Dont' look now, But I already have 4 grandchildren! That's by way of my nieces and nephew of course. I have yet to have one of my own and already..I'm a lola!? I'm not complaining though...I love them to bits..including my other nephews and nieces. Here I am with one of them..pretty, pretty Dani.Her sister Francine, refuses to have her picture taken, she clung to her real lola, my eldest sister. She's a real cutie though, with her long curly hair and cute button nose. But Dani, she's the sweetest, the most mild-mannered-girl you'll ever know... One day, she'll grow up to be one fine lady, I should know...who does she have for a lola?! Mwahahaha!!

Friday, April 21, 2006

August 1

Following Mano's lead...

Three neat facts which happesned on this day:

1.1774-The element Oxygen is discovered by Carl Wilhelm and Joseph Priestly.

2. 1944- Anne Frank makes the last entry in her diary.

3. 1981- MTV's first broadcast. The first video played was "video killed the radio star"

Two births

1. 1936- Yves Saint Lauren- French fashion designer

2. 1965- Sam Mendes- British stage and film director (Kate Winslet's better half, I believe...)

One death

1. 2005- King Fahd of Saudi Arabia

Friday, March 24, 2006

Tagged!

Four jobs I've had in my Life
1. Err...I've only had one job. I've been an optometrist for half my life now.

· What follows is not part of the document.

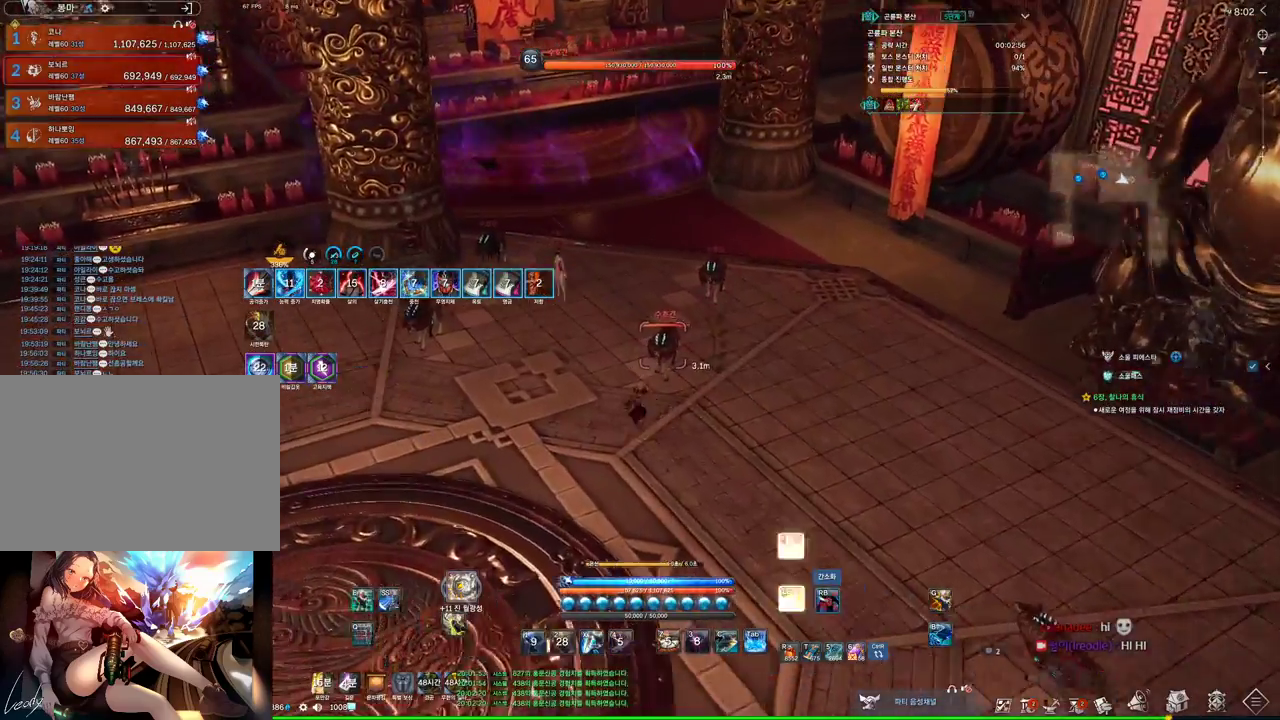
{"keys": ["w"], "mouse": ["right"], "events": [[33, "4", "down"], [200, "4", "up"], [500, "a", "up"], [500, "mouse_right", "down"]]}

Four films I can watch over and over
1. The Last Emperor
2. May Minamahal
3. Love Story
4. The Breakfast Club

Four places I have lived
1. Err...again, I've only lived in good old Tondo all my life

Four TV programs I love to watch
1. FRIENDS
2. Sex and the City
3. LOST
4. House

Four place I'd love to visit if I have the money

1. New York
2. Austria (the hills are aliiive.....)
3. Angkor Wat in Cambodia
4. Italy

Four websites I visit daily

1. Friends and relatives blogs
2. Eonline
3. Pinoyexchange.com
4. yahoo

Four of my favorite food
1. Pizza
2. Lumpiang Ubod
3. Holy kettle corn
4. Chicken Inasal

Four places I would rather be
1. Boaracay
2. New York ( i miss my sister)
3. Hong Kong
4. the mall (shopping!)

Thursday, March 09, 2006

Fire alert

It's the most horrible experience ever. One I wouldn't wish even on my own enemies. March is known as Fire-Prevention Month, but ironically, most fires occur during that time. It was a very close call, and thank God we were spared. The house behind ours, (on the next street parallel to ours) burned up March 4, around 1 am. Two people died in what they say was a case of arson. I can't describe the feeling, of opening the window, looking out and seeing these huge tounges of flame. It looked like it was already licking the back of my brother's house. I ran around not knowing what to do. I tried calling 166, and guess what, nobody was answering the call. So much for our government's efficiency huh? I ran to my sister's house nearby, banged on their gate and told them about the fire. It never occured to me to save anything. All I could think about was saving our house. My sister in-law had to shout at me to get my car out of the garage. I couldn't even remember where i put my keys. I was crying and out of breath from all that running. We all went out of the house and by the time i came back, there were already firetrucks in front of our house. I was still crying and praying, please, please Lord, help us. After about 30 tension-filled minutes, they have managed to kill the fire. But not after 1 person died, and 1 was critically injured. Later, that person died too.
Now, I'm afraid to go to sleep at night. It seems I'm always on guard, afraid that if i fall into deep sleep, I might not know if anything happens. Prayers calm me down though. I can never thank the Lord enough for looking after us.
So, be wary, and be very careful.

Tuesday, January 24, 2006

Ho-hum

I am so lazy.

It seems I have no energy for anything these days. Maybe it's this blasted diet pills I'm taking. They make me want to snooze all day. Diet pills...hehehe...Can you tell I'm getting desperate here? And it doesn't help that one of my dearest friends have been bugging me to go to Boracay next weekend. Ulk! I am sooo not ready for bikini season!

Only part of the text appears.